Extract:
* START *

Red Hat ramps up hybrid cloud play in $250M CoreOS acquisition

Red Hat hoped the deal will further accelerate the adoption and development of its hybrid cloud platform

Open source software solutions player, Red Hat, is set to boost its hybrid and multicloud standing with the US$250 million (A$309 million) acquisition of CoreOS.

Founded in 2013, CoreOS is known for its Kubernetes platform, Tectonic, which is a commercial distribution of the combined Kubernetes and CoreOS stack, as well as its enterprise-ready container registry, CoreOS Quay.

According to Red Hat, CoreOS was created with a goal of building and delivering infrastructure for organisations of all sizes that mirrored that of large-scale software companies, automatically updating and patching servers and helping to solve pain points like downtime, security and resilience.

“Since its early work to popularise lightweight Linux operating systems optimised for containers, CoreOS has become well-regarded as a leader behind award-winning technologies that are enabling the broad adoption of scalable and resilient containerised applications,” Red Hat said in a statement.

According to CoreOS CEO, Alex Polvi, the company’s relationship with Red Hat began years ago, as two open source collaborators developing some of the key innovations in containers and distributed systems.

“This announcement marks a new stage in our shared aim to make these important technologies ubiquitous in business and the world,” Polvi said. “Thank you to the CoreOS family, our customers, partners, and most of all, the free software community for supporting us in our mission to make the internet more secure through automated operations.”

* END *

Items listed in a dataset:
* START *

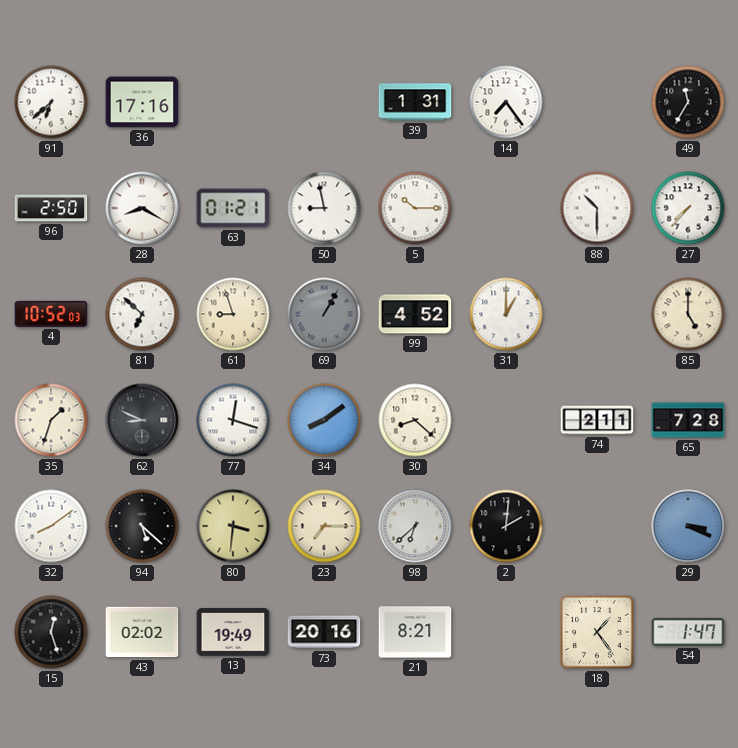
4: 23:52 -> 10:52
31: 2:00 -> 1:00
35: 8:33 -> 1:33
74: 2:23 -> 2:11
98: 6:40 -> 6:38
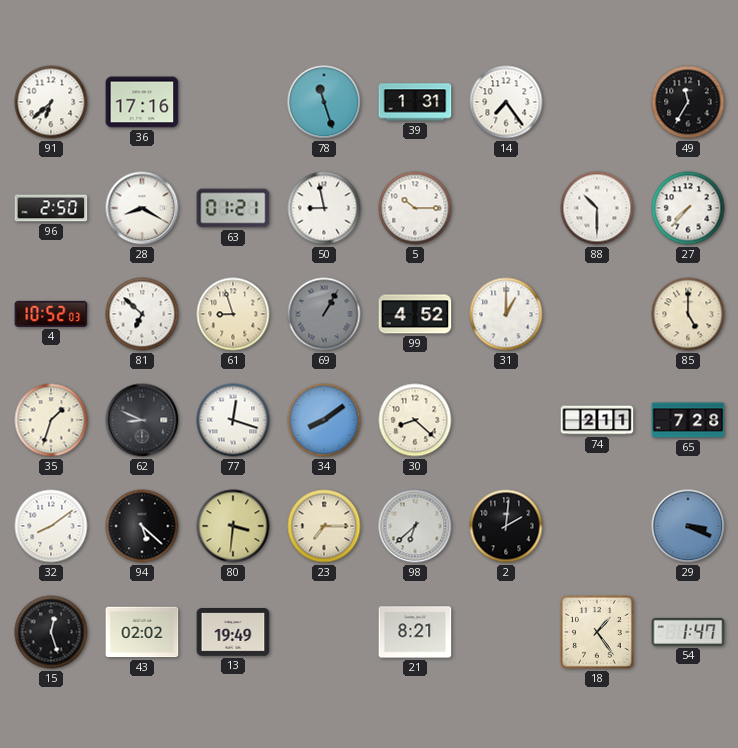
78: none -> 11:27
73: 20:16 -> none
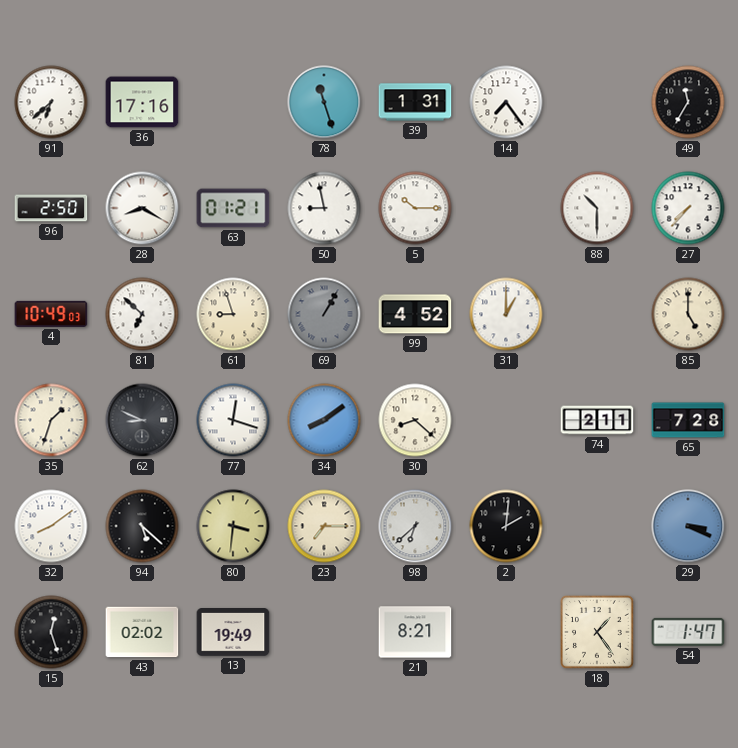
4: 10:52 -> 10:49
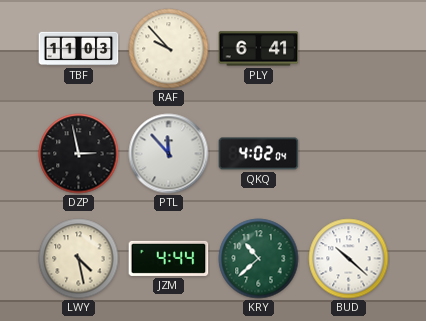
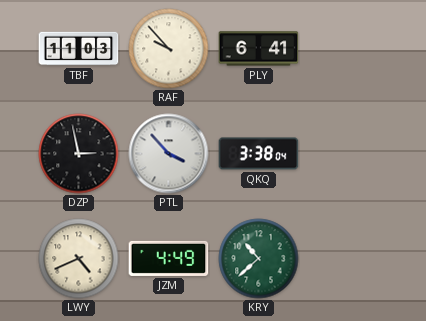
PTL: 11:53 -> 3:53
QKQ: 4:02 -> 3:38
LWY: 4:28 -> 4:41
JZM: 4:44 -> 4:49
BUD: 10:22 -> none
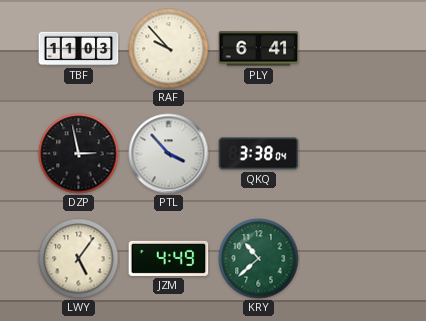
LWY: 4:41 -> 5:06
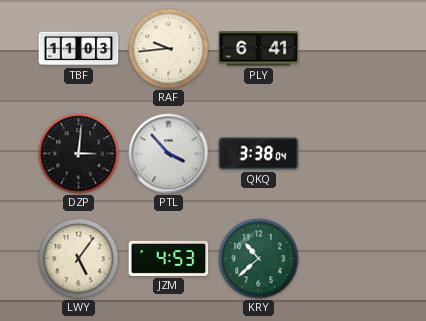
RAF: 9:53 -> 9:44
DZP: 2:58 -> 3:01
JZM: 4:49 -> 4:53
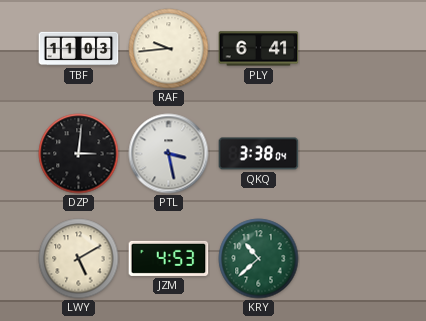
PTL: 3:53 -> 3:28
LWY: 5:06 -> 5:10
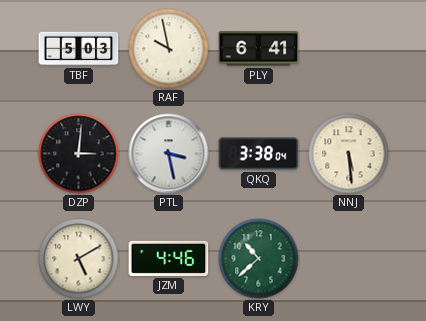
TBF: 11:03 -> 5:03
RAF: 9:44 -> 9:58
NNJ: none -> 5:29
JZM: 4:53 -> 4:46
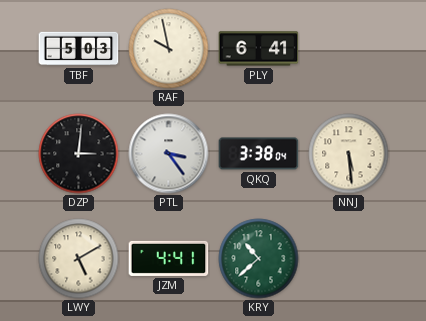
PTL: 3:28 -> 3:24
JZM: 4:46 -> 4:41
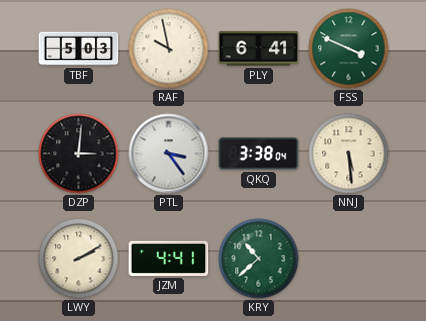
FSS: none -> 3:49
LWY: 5:10 -> 2:10
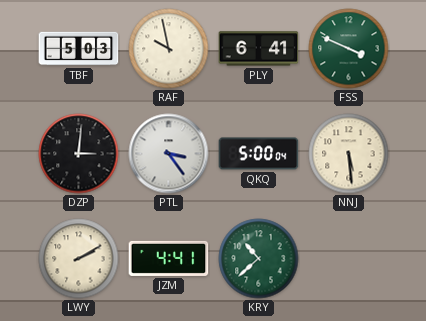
QKQ: 3:38 -> 5:00
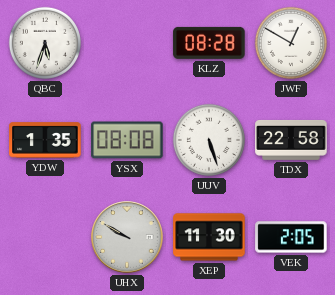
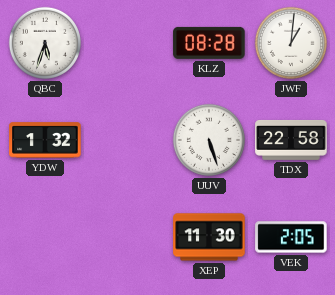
JWF: 12:50 -> 1:01
YDW: 1:35 -> 1:32
YSX: 08:08 -> none
UHX: 9:50 -> none
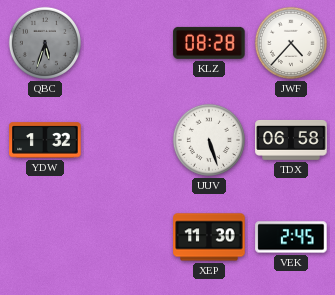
QBC dial: white -> grey
JWF: 1:01 -> 4:37
TDX: 22:58 -> 06:58
VEK: 2:05 -> 2:45
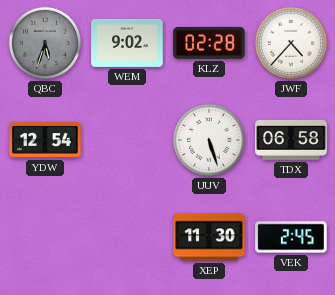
WEM: none -> 9:02
KLZ: 08:28 -> 02:28
YDW: 1:32 -> 12:54
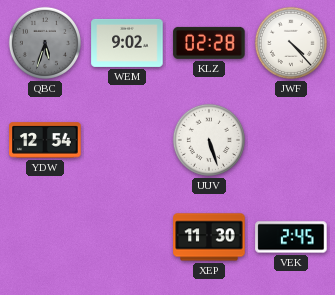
JWF: 4:37 -> 4:23
TDX: 06:58 -> none
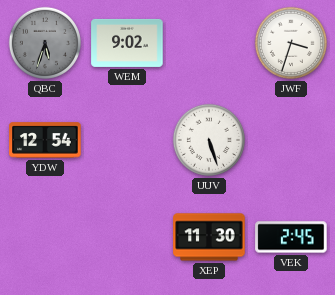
KLZ: 02:28 -> none
JWF: 4:23 -> 3:33
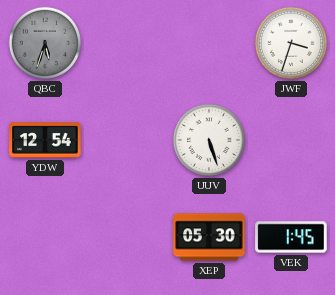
WEM: 9:02 -> none
XEP: 11:30 -> 05:30
VEK: 2:45 -> 1:45
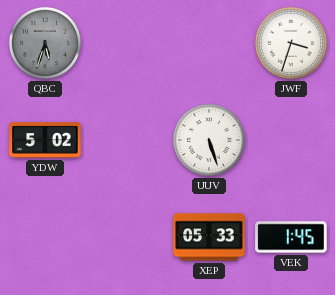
YDW: 12:54 -> 5:02
XEP: 05:30 -> 05:33
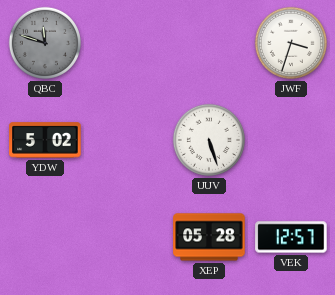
QBC: 5:33 -> 11:48
XEP: 05:33 -> 05:28
VEK: 1:45 -> 12:57
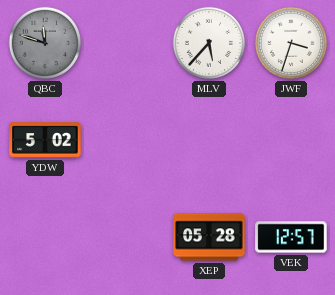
MLV: none -> 5:37
UUV: 5:27 -> none
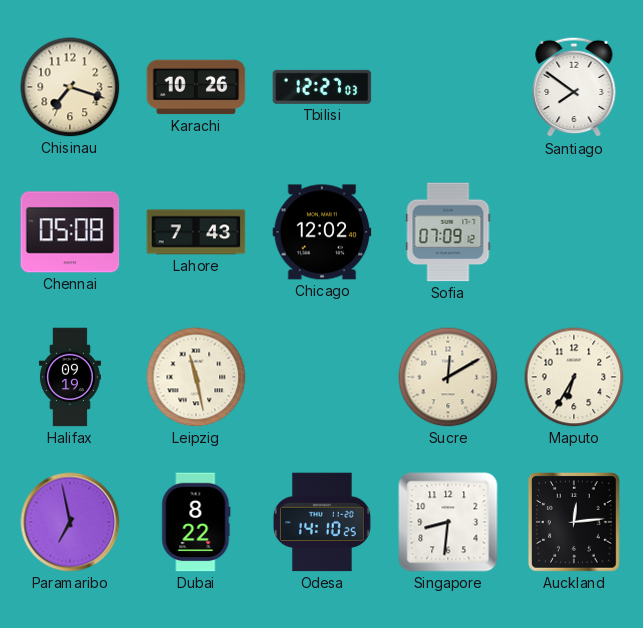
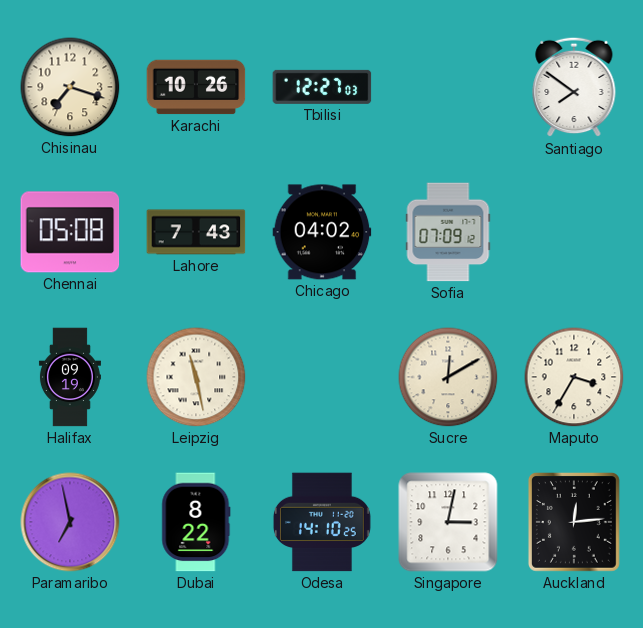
Chicago: 12:02 -> 04:02
Maputo: 6:35 -> 3:35
Singapore: 8:31 -> 3:02
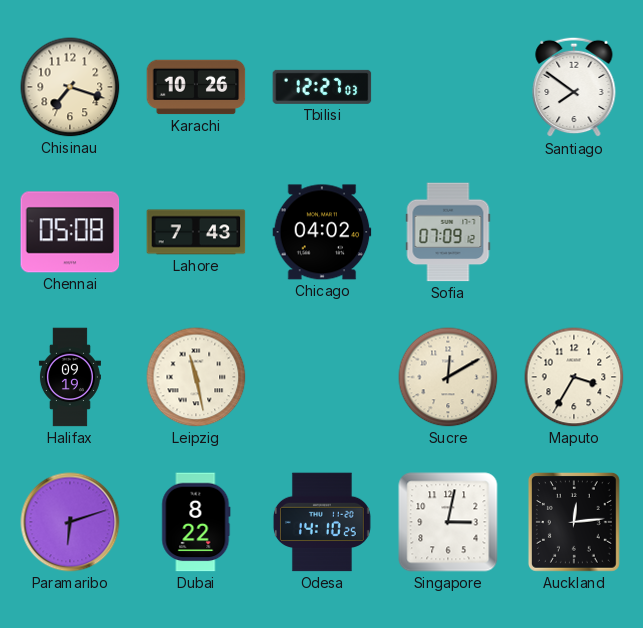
Paramaribo: 6:58 -> 6:12
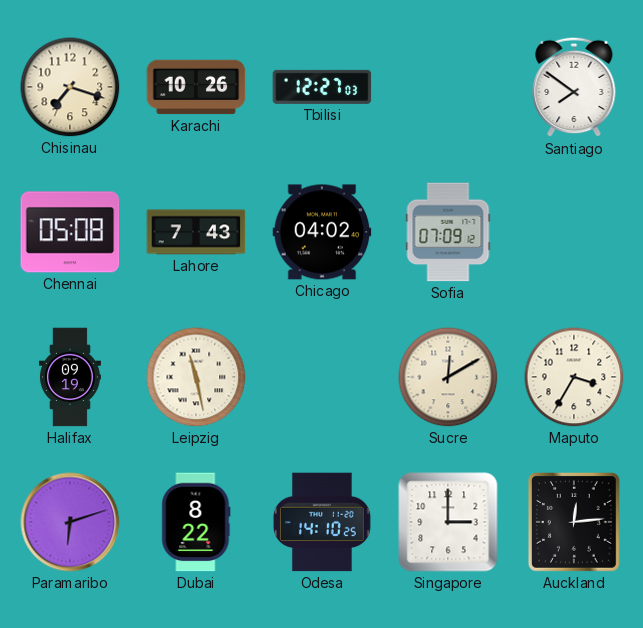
Singapore: 3:02 -> 3:00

* END *

Answer these questions about the article on Red Hat's purchase of CoreOS:
(a) What is the acquisition price in US dollars?
(b) In what year was CoreOS founded?
(c) Who is the CEO of CoreOS?

(a) US$250 million
(b) 2013
(c) Alex Polvi